I haven’t settled on that yet. I was hoping RAMBo with Ryan’s firmware + Proma THC SD would suffice just for simplicity. If I really do need to just go the Mesa + linuxCNC route I can do that. I’m a long time linux tinkerer so that won’t be an issue. I don’t understand at the moment exactly how the THCAD-300 THC is used. And to muddy the waters a little more I get the impression that grbl would at least be better for this than marlin?
Answered before I could even ask!
BTW the link to the wire you gave says solid core wire but the picture shows stranded. The shielding is a plastic sleeve + bare wire instead of a foil?
In my opinion, an integrated THC like THCAD-300 or (-10) is better than the “external” THCs like the Proma. The THCAD is integrated into the motion planner, so it can be conscious of current speeds. The external THC reacts to the instantaneous voltage reading and nothing more. It doesn’t realize that you are slowing down to go into a corner. With the Mesa/THCAD setup you can account for %feedrate and adjust the logic corresponding to your THC. Proma is more of an open loop control and the THCAD is closed loop.
The THCAD converts the arc voltage (or divided arc voltage if using the -10) to a frequency. This frequency is then sent to the Mesa hardware which reads it and is converted back into the voltage level. That way you aren’t sending raw arc voltage from your plasma to your control board, just a low voltage, variable frequency signal. Another benefit is that it is much cheaper than the external THCs. You could get Mesa boards + THCAD for less than a Proma.
LinuxCNC (on any hardware) > Mach3/4 > GRBL > Marlin. I would switch the first two if you didn’t have any Linux experience because it can be daunting to set everything up with the correct real time kernel and such whereas Mach3 is more turnkey. The customizability is endless with LinuxCNC if you are all about fine tuning and min/maxing your setup. As far as the last two, I never really liked Marlin for CNC router applications, I always thought GRBL was a much better solution because that’s what it was made for with multiple coordinate systems and special gcodes and Marlin is a 3D printing firmware first and foremost. I know that Marlin has expanded a little recently to include CNC support, but it has nothing for plasma machines.
I’m not sure if that was the exact product listing I bought, but it had the same packaging. Mine is definitely stranded wire, not solid. It should have 4 insulated conductors + bare conductor + foil + plastic outer sheathing. The foil is what is providing the shielding.
Sorry if I linked the incorrect one, I’ll edit once I find the exact one I bought.
Well sir, you’ve about got me talked into it! Thanks again for all of your help, you’re thread has been extremely informative.
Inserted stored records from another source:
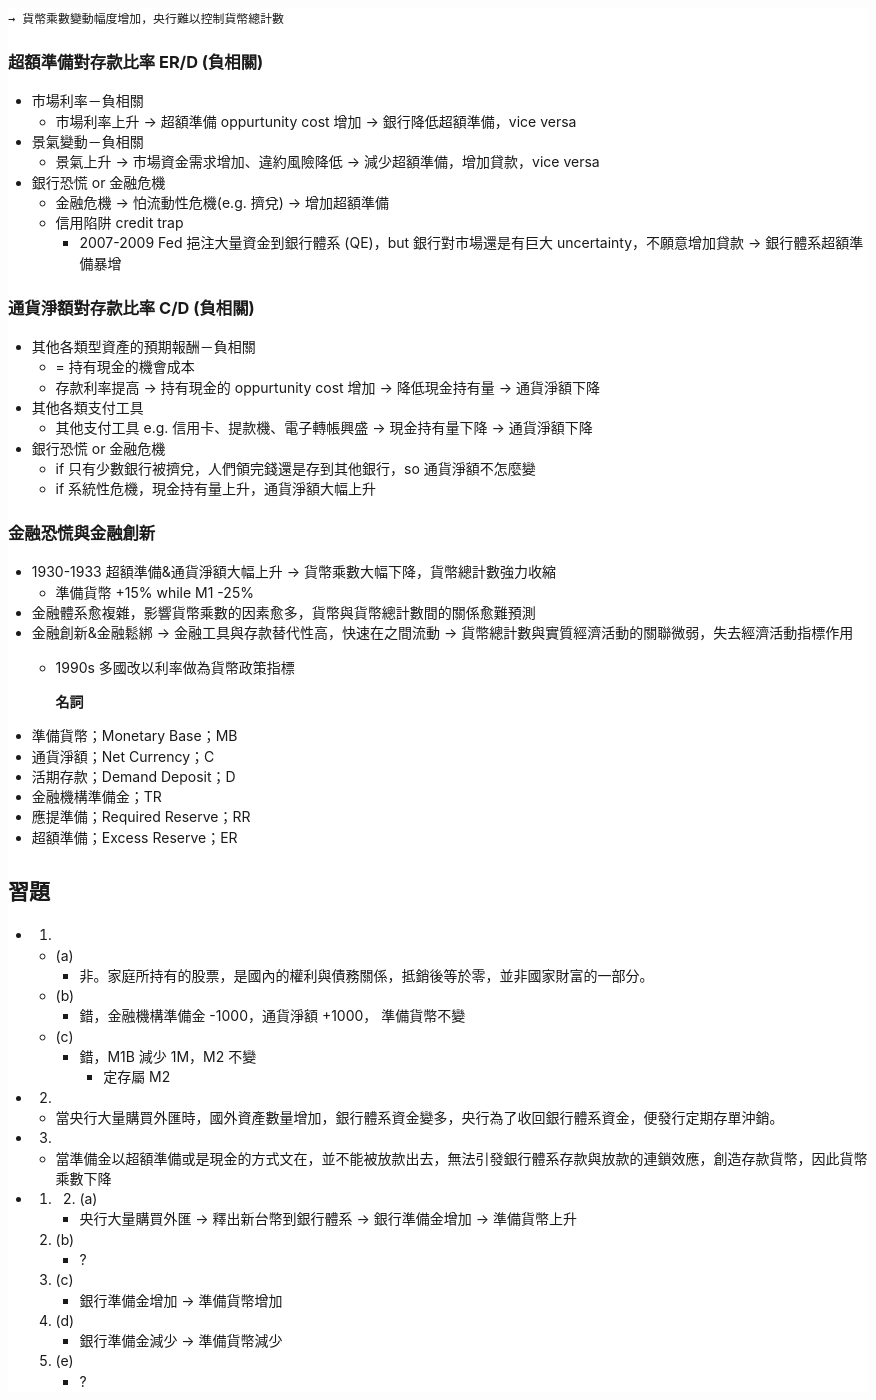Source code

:     → 貨幣乘數變動幅度增加，央行難以控制貨幣總計數

### 超額準備對存款比率 ER/D \(負相關\)

* 市場利率－負相關
  * 市場利率上升 → 超額準備 oppurtunity cost 增加 → 銀行降低超額準備，vice versa
* 景氣變動－負相關
  * 景氣上升 → 市場資金需求增加、違約風險降低 → 減少超額準備，增加貸款，vice versa
* 銀行恐慌 or 金融危機
  * 金融危機 → 怕流動性危機\(e.g. 擠兌\) → 增加超額準備
  * 信用陷阱 credit trap
    * 2007-2009 Fed 挹注大量資金到銀行體系 \(QE\)，but 銀行對市場還是有巨大 uncertainty，不願意增加貸款 → 銀行體系超額準備暴增

### 通貨淨額對存款比率 C/D \(負相關\)

* 其他各類型資產的預期報酬－負相關
  * = 持有現金的機會成本
  * 存款利率提高 → 持有現金的 oppurtunity cost 增加 → 降低現金持有量 → 通貨淨額下降
* 其他各類支付工具
  * 其他支付工具 e.g. 信用卡、提款機、電子轉帳興盛 → 現金持有量下降 → 通貨淨額下降
* 銀行恐慌 or 金融危機
  * if 只有少數銀行被擠兌，人們領完錢還是存到其他銀行，so 通貨淨額不怎麼變
  * if 系統性危機，現金持有量上升，通貨淨額大幅上升

### 金融恐慌與金融創新

* 1930-1933 超額準備&通貨淨額大幅上升 → 貨幣乘數大幅下降，貨幣總計數強力收縮
  * 準備貨幣 +15% while M1 -25%
* 金融體系愈複雜，影響貨幣乘數的因素愈多，貨幣與貨幣總計數間的關係愈難預測
* 金融創新&金融鬆綁 → 金融工具與存款替代性高，快速在之間流動 → 貨幣總計數與實質經濟活動的關聯微弱，失去經濟活動指標作用
  * 1990s 多國改以利率做為貨幣政策指標

    **名詞**
* 準備貨幣；Monetary Base；MB
* 通貨淨額；Net Currency；C
* 活期存款；Demand Deposit；D
* 金融機構準備金；TR
* 應提準備；Required Reserve；RR
* 超額準備；Excess Reserve；ER

## 習題

* 1.
  * \(a\)
    * 非。家庭所持有的股票，是國內的權利與債務關係，抵銷後等於零，並非國家財富的一部分。
  * \(b\)
    * 錯，金融機構準備金 -1000，通貨淨額 +1000， 準備貨幣不變
  * \(c\)
    * 錯，M1B 減少 1M，M2 不變
      * 定存屬 M2
* 2.
  * 當央行大量購買外匯時，國外資產數量增加，銀行體系資金變多，央行為了收回銀行體系資金，便發行定期存單沖銷。
* 3.
  * 當準備金以超額準備或是現金的方式文在，並不能被放款出去，無法引發銀行體系存款與放款的連鎖效應，創造存款貨幣，因此貨幣乘數下降
* 1. 2. \(a\)
     * 央行大量購買外匯 → 釋出新台幣到銀行體系 → 銀行準備金增加 → 準備貨幣上升
  3. \(b\)
     * ?
  4. \(c\)
     * 銀行準備金增加 → 準備貨幣增加
  5. \(d\)
     * 銀行準備金減少 → 準備貨幣減少
  6. \(e\)
     * ?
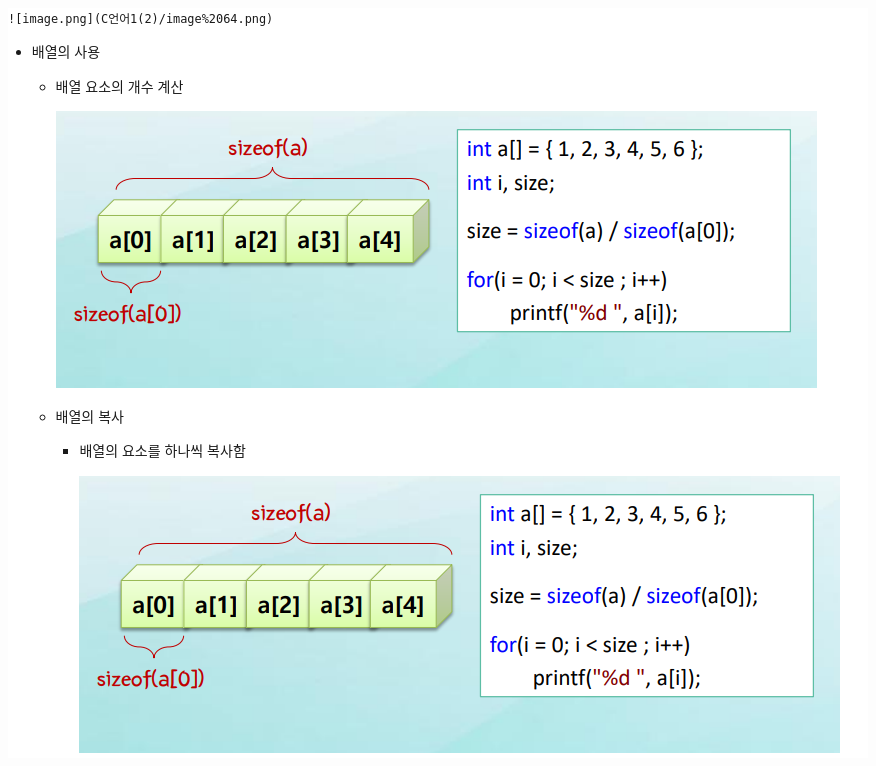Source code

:     ![image.png](C언어1(2)/image%2064.png)
    
- 배열의 사용
    - 배열 요소의 개수 계산
        
        ![image.png](C언어1(2)/image%2065.png)
        
    - 배열의 복사
        - 배열의 요소를 하나씩 복사함
            
            ![image.png](C언어1(2)/image%2066.png)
Another question about your machine: I followed your link above to your pictures and videos of your machine. I notice your 611 plate change colors. What material and thickness is that? Did the previous plate fail?
Sorry, I mis-remembered the price of the Proma (I thought it was closer to $300???)
Anyway, Mesa 5i25 + 7i76 is ~$210, THCAD is $70. Total : $280 +tax (extra for a PC to run Linux if you don’t have one already. I use a $50 Dell Optiplex 960 off ebay)
Proma + Rambo ~= $350
The linuxcnc forums were super helpful for me when I was getting everything started, I would check them out before you buy your boards
No problem, that’s what I was hoping for. If it helps someone else get up and running faster than I did, it is all worth it.